Ein Kunde von Fuxx – die Sparenergie, Tarif Natur-Fuxx sollte einen Anstieg um mehr als 30 Prozent hinnehmen. Maingau erhöhte den Tarif StromSmart Öko abhängig von Wohnort und Verbrauch zwischen 14 und 20 Prozent. Beim Tarif Grünwelt Pur 12 erhöhte Gründwelt bei allen Lesern unabhängig von Vertragsjahr und Wohnort immer um mehr als 30 Prozent. Hat das etwa System?
Positiv fiel Logo Energie auf. Erst nach drei Jahren stieg der Preis beim Tarif Logo Strom Standard um 5 Prozent an. Beim Garant 12 des bayerischen Energieunternehmens Montana fanden wir moderate Steigerungen zwischen 3 und 7 Prozent. Vor allem bei einem saftigen Anstieg wie bei Rainer G. lohnt sich die Suche nach Alternativen.

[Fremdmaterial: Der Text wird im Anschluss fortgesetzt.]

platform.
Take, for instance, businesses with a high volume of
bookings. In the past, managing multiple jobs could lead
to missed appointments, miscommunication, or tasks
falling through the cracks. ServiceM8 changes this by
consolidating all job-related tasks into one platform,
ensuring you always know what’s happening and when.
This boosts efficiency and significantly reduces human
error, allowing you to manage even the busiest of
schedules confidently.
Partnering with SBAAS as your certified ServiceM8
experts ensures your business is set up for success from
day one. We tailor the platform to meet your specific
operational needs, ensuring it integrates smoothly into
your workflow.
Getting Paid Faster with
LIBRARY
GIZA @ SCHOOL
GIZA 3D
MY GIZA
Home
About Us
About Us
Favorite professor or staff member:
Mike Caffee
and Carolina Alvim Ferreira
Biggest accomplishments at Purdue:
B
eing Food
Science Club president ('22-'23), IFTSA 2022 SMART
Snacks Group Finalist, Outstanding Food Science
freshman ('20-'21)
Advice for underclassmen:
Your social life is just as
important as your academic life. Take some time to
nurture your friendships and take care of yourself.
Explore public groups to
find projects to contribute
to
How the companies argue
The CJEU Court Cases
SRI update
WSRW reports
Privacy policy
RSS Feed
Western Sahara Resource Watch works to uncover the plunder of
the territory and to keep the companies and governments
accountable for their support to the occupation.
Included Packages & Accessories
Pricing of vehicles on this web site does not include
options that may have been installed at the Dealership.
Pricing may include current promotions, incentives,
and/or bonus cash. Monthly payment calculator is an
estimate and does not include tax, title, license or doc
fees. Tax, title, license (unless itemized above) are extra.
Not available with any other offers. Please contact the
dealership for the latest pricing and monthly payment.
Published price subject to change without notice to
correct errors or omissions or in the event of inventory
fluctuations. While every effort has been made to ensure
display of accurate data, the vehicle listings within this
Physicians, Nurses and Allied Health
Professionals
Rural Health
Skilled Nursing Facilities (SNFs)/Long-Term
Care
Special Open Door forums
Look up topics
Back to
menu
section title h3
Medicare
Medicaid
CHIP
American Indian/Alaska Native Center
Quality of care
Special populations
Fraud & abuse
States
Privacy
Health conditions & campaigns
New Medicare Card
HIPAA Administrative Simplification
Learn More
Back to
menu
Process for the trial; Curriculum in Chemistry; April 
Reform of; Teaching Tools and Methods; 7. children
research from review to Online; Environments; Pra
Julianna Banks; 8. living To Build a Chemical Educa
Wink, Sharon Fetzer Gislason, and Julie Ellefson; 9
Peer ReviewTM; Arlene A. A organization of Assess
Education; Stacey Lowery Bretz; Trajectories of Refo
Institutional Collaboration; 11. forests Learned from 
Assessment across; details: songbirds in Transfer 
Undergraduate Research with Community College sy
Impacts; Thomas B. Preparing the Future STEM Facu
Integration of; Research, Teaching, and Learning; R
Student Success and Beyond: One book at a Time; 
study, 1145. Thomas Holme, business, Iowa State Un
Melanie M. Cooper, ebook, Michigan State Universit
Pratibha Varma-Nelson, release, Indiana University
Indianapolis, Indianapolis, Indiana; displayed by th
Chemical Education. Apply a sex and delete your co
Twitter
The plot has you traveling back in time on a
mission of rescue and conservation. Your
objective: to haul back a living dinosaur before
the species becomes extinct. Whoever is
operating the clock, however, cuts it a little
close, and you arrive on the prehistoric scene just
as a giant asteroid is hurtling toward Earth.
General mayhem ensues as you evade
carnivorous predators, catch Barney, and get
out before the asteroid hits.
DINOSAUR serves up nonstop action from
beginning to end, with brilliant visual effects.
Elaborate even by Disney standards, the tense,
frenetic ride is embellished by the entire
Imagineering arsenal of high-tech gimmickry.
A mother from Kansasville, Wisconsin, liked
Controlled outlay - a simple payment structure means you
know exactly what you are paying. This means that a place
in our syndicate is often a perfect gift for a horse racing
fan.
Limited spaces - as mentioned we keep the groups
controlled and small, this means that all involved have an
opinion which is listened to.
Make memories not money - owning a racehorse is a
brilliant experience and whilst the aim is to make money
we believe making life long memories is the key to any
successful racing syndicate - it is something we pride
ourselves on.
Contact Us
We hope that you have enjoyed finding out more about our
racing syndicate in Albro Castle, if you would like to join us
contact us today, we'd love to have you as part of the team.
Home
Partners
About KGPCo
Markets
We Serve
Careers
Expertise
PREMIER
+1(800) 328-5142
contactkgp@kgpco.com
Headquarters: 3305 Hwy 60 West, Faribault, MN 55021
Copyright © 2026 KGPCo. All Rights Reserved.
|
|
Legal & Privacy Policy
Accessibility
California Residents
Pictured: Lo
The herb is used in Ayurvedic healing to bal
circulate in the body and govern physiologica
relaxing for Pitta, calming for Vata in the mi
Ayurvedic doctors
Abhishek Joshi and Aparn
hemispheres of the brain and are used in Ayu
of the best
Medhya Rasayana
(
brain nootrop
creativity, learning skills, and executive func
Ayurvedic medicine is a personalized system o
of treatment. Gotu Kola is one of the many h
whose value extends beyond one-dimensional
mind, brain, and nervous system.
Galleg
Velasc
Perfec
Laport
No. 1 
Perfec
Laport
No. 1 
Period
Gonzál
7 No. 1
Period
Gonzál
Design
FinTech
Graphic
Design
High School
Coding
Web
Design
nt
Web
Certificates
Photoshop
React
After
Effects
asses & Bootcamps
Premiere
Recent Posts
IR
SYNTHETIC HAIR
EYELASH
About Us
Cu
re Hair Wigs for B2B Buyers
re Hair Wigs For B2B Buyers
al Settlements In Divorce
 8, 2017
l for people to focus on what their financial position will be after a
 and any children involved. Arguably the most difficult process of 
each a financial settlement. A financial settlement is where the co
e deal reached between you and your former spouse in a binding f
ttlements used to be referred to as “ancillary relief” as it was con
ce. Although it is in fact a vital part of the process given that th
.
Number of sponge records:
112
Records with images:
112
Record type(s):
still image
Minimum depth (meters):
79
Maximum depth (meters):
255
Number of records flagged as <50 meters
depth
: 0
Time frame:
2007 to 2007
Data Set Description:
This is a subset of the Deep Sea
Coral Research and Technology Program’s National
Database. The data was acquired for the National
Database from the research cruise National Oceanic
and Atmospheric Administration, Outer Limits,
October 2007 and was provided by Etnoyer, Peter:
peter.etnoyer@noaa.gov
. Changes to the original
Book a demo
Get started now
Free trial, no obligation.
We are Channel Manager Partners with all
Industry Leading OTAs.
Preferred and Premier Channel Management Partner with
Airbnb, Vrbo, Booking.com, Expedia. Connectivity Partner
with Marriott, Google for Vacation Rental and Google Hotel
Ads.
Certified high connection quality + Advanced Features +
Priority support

Die Vermittlungsportale Check24 und Verivox haben für bequeme Kunden wie Rainer G. spezielle Links für die Suche nach günstigen Preisen ohne Boni eingerichtet (Sechs Tipps für den Wechsel zum besten Vertrag). Er verbraucht 2 500 Kilowattstunden im Jahr. Damit wäre ein Wechsel zur BEV Energie am günstigsten. Dort würde er 165 Euro weniger bezahlen als bei Grünwelt.
Verbraucherschützer streiten mit BEV
Nach seinen Erfahrungen mit Grünwelt sollte sich Rainer G. aber erst einmal im Internet über BEV informieren. Aufhorchen lässt der Vorwurf der Verbraucherzentrale Bayern, BEV habe Kunden für positive Onlinebewertungen bei Check24 bis zu 100 Euro Vergütung versprochen. Sie hat BEV aufgefordert, damit aufzuhören, jedoch ohne Erfolg. Nun hat sie eine Unterlassungsklage vor dem Landgericht München eingereicht.
Check24 erklärt dazu: „Wir lehnen den Kauf von Bewertungen ab. Sollten wir davon Kenntnis erlangen, reagieren wir unverzüglich und gehen dagegen vor.“
Bei einem Wechsel zum zweitgünstigsten Anbieter würde Rainer G. 161 Euro weniger bezahlen als jetzt: Der Tarif LogoStrom Clever von Logo Energie enthält keine Boni. Seine Laufzeit beträgt einen Monat, der Kunde hat aber eine längere Preisgarantie von zwölf Monaten und könnte jederzeit kündigen.
Nach einer Preiserhöhung verhandeln
Für Gas im Tarif Gas Smart forderte Maingau Energie 20 Prozent mehr von Finanztest-Leser Hans-Werner B.* aus Bremen. Er schluckte das nicht einfach, sondern fragte nach günstigeren Preisen. Maingau bot ihm daraufhin andere günstigere Tarife an. Bei ihnen wäre Bernd aber im Gegensatz zu früher an eine Vertragslaufzeit gebunden. Er entschloss sich deswegen, den Anbieter erneut zu wechseln.
Tipp: Fragen Sie Ihren Versorger bei einer Preiserhöhung nach günstigeren Preisen. Vergleichen Sie aber Preis, Laufzeit und Preisgarantie seines Angebots mit anderen aktuellen Tarifen, bevor Sie sich entscheiden.